**INSTRUCTIONS TO FOLLOW**
Could you retype the records below exactly as they appear, skipping any pictures?

(Human pose images with coordinates)
********
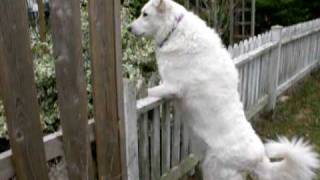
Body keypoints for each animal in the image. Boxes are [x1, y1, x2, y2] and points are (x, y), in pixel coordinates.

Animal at [129, 0, 318, 179]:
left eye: (145, 14)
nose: (129, 28)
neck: (174, 29)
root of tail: (260, 160)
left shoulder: (172, 86)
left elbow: (149, 93)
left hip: (214, 168)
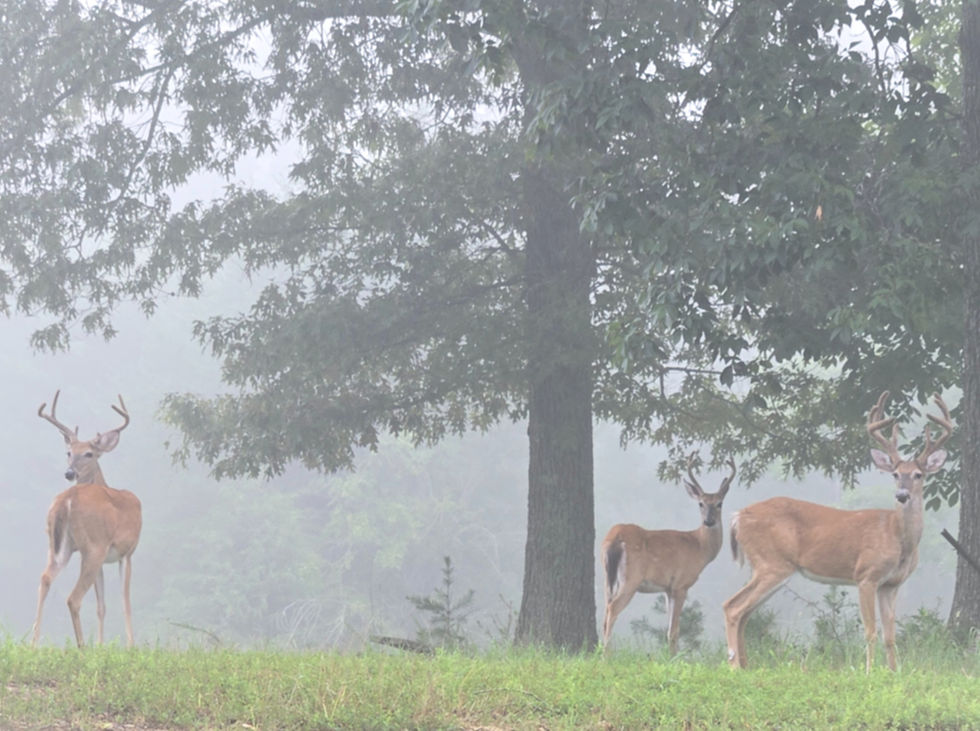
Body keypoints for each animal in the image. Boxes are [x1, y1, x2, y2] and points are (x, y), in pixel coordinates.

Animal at [32, 390, 142, 648]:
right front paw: (131, 647)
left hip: (59, 546)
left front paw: (101, 646)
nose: (69, 472)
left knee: (45, 578)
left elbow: (102, 606)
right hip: (93, 547)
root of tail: (67, 500)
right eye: (68, 452)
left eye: (88, 453)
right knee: (73, 598)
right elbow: (126, 602)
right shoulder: (127, 551)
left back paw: (33, 643)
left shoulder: (106, 558)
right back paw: (81, 647)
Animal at [600, 455, 736, 654]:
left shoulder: (667, 588)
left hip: (607, 577)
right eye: (701, 504)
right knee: (612, 609)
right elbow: (674, 630)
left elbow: (669, 628)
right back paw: (606, 655)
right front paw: (674, 658)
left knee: (604, 611)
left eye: (720, 504)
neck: (699, 547)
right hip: (631, 578)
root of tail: (614, 538)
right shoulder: (681, 584)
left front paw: (670, 656)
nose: (709, 521)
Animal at [723, 391, 952, 673]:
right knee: (733, 607)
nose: (901, 495)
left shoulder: (891, 584)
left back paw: (747, 666)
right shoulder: (866, 575)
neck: (898, 539)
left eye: (918, 474)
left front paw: (894, 672)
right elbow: (870, 631)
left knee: (745, 612)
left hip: (769, 567)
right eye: (896, 474)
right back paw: (734, 667)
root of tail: (737, 517)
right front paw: (868, 672)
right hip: (771, 563)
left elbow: (890, 635)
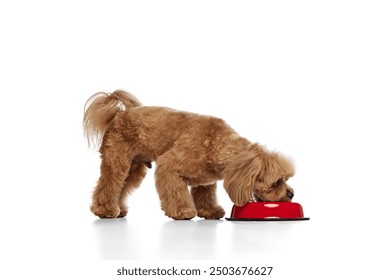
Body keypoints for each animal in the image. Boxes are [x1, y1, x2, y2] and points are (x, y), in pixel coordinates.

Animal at [84, 91, 294, 220]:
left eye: (286, 179)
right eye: (276, 182)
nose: (291, 194)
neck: (217, 144)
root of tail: (118, 114)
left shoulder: (205, 182)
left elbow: (205, 197)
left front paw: (210, 211)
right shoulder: (168, 167)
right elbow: (176, 193)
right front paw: (182, 211)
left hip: (134, 168)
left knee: (121, 187)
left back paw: (118, 209)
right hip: (117, 163)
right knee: (108, 184)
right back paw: (105, 210)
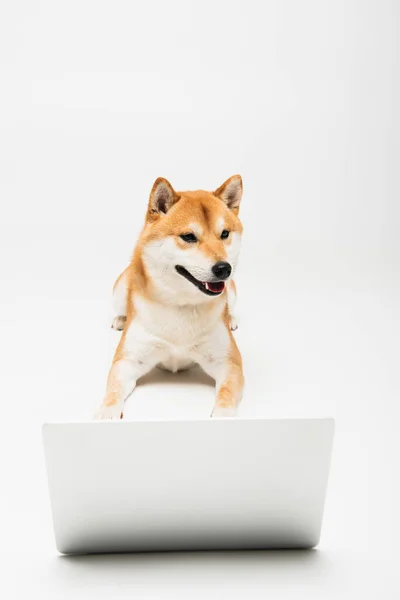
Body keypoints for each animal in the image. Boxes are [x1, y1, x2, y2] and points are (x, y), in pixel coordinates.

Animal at [94, 173, 244, 420]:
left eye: (224, 234)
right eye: (189, 237)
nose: (224, 268)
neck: (181, 305)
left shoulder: (228, 361)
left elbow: (226, 393)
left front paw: (223, 416)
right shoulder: (128, 360)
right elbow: (113, 390)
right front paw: (107, 413)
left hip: (231, 291)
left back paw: (231, 318)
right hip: (119, 290)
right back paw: (121, 319)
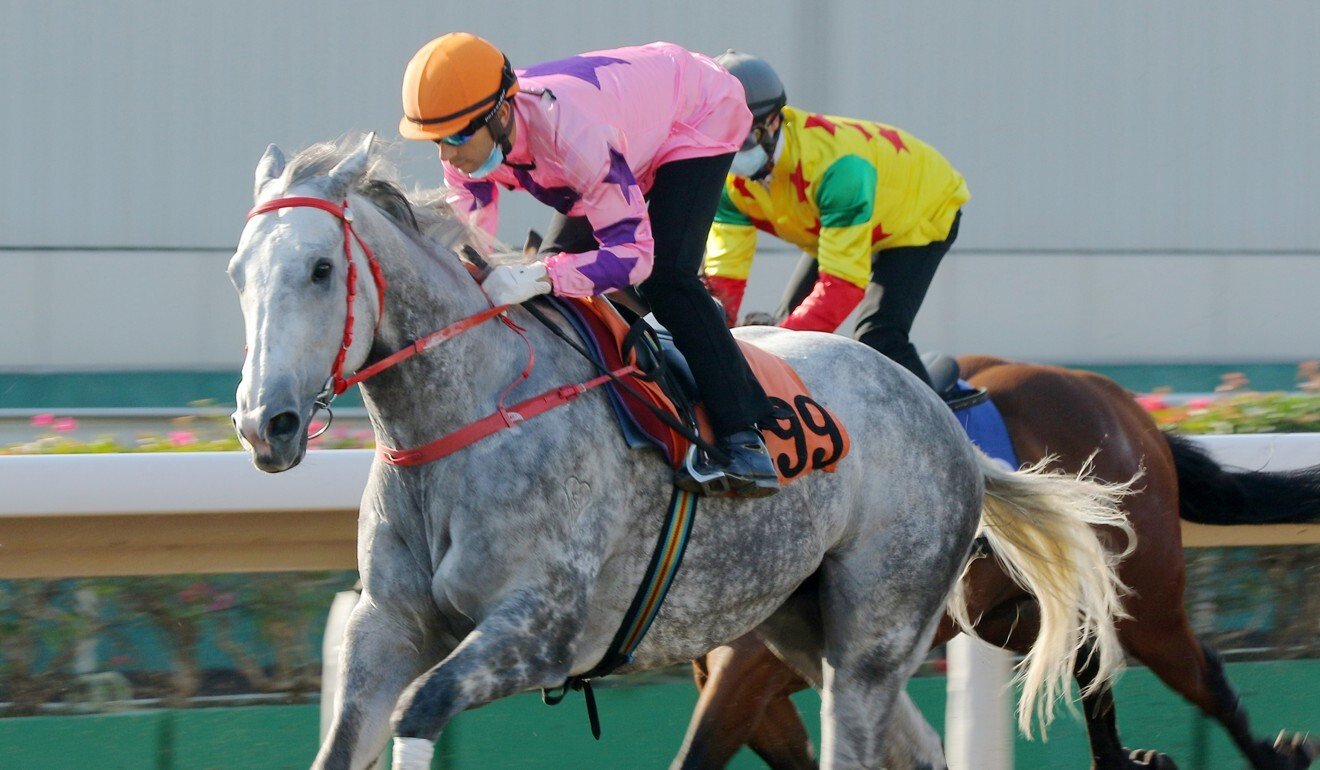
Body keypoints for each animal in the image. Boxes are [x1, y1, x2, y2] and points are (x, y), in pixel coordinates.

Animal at [229, 135, 1135, 766]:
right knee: (917, 749)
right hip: (799, 624)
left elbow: (419, 711)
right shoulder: (388, 626)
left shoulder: (538, 630)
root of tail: (943, 421)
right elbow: (343, 742)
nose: (264, 424)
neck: (473, 409)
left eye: (320, 268)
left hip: (879, 626)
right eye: (239, 272)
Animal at [675, 356, 1314, 770]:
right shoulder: (751, 684)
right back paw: (1130, 759)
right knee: (1088, 657)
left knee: (1202, 672)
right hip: (1012, 613)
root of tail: (1130, 410)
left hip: (1146, 597)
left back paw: (1278, 754)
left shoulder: (751, 668)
********
**RESPONSE TO THE EXERCISE**
Body keypoints for each animal in the image. Boxes are [x1, y1, x2, y2] and points are (x, y), in pixel coordinates.

Animal at [129, 0, 318, 179]:
left eye: (145, 14)
nose: (129, 28)
neck: (174, 29)
root of tail: (260, 160)
left shoulder: (172, 86)
left elbow: (149, 93)
left hip: (214, 168)
Body keypoints for each animal in the image. Boxes are [x1, y1, x2, y2] and points are (x, y), in pixel coordinates.

Animal at [32, 390, 142, 648]:
right front paw: (131, 647)
left hip: (59, 546)
left front paw: (101, 646)
nose: (69, 472)
left knee: (45, 578)
left elbow: (102, 606)
right hip: (93, 547)
root of tail: (67, 500)
right eye: (68, 452)
left eye: (88, 453)
right knee: (73, 598)
right elbow: (126, 602)
right shoulder: (127, 551)
left back paw: (33, 643)
left shoulder: (106, 558)
right back paw: (81, 647)
Animal at [600, 455, 736, 654]:
left shoulder: (667, 588)
left hip: (607, 577)
right eye: (701, 504)
right knee: (612, 609)
right elbow: (674, 630)
left elbow: (669, 628)
right back paw: (606, 655)
right front paw: (674, 658)
left knee: (604, 611)
left eye: (720, 504)
neck: (699, 547)
right hip: (631, 578)
root of tail: (614, 538)
right shoulder: (681, 584)
left front paw: (670, 656)
nose: (709, 521)
Animal at [723, 391, 952, 673]:
right knee: (733, 607)
nose: (901, 495)
left shoulder: (891, 584)
left back paw: (747, 666)
right shoulder: (866, 575)
neck: (898, 539)
left eye: (918, 474)
left front paw: (894, 672)
right elbow: (870, 631)
left knee: (745, 612)
left hip: (769, 567)
right eye: (896, 474)
right back paw: (734, 667)
root of tail: (737, 517)
right front paw: (868, 672)
right hip: (771, 563)
left elbow: (890, 635)
Body keypoints for each animal in the image. Boxes are [x1, y1, x2, y2] and points are (x, y), in pixel coordinates.

Animal at [84, 91, 294, 220]:
left eye: (286, 179)
right eye: (276, 182)
nose: (291, 194)
neck: (217, 144)
root of tail: (118, 114)
left shoulder: (205, 182)
left elbow: (205, 197)
left front paw: (210, 211)
right shoulder: (168, 167)
right elbow: (176, 193)
right front paw: (182, 211)
left hip: (134, 168)
left knee: (121, 187)
left back paw: (118, 209)
right hip: (117, 163)
right knee: (108, 184)
right back paw: (105, 210)
Body keypoints for each animal in the image. Boxes are [x1, y1, x2, y2] and points are (x, y), in pixel coordinates.

Animal at [94, 173, 244, 420]:
left eye: (224, 234)
right eye: (189, 237)
nose: (224, 268)
neck: (181, 305)
left shoulder: (228, 361)
left elbow: (226, 393)
left front paw: (223, 416)
right shoulder: (128, 360)
right elbow: (113, 390)
right front paw: (107, 413)
left hip: (231, 291)
left back paw: (231, 318)
right hip: (119, 290)
right back paw: (121, 319)
Body keypoints for each animal in the image. Boxes are [x1, y1, x2, y2] and points are (x, y), in pixel coordinates.

Animal at [229, 135, 1135, 766]:
right knee: (917, 749)
right hip: (799, 624)
left elbow: (419, 711)
right shoulder: (388, 626)
left shoulder: (538, 630)
root of tail: (943, 421)
right elbow: (343, 742)
nose: (264, 424)
neck: (473, 409)
left eye: (320, 268)
left hip: (879, 626)
right eye: (239, 272)
Animal at [675, 356, 1314, 770]:
right shoulder: (751, 684)
right back paw: (1130, 759)
right knee: (1088, 657)
left knee: (1202, 672)
right hip: (1012, 613)
root of tail: (1130, 410)
left hip: (1146, 597)
left back paw: (1278, 754)
left shoulder: (751, 668)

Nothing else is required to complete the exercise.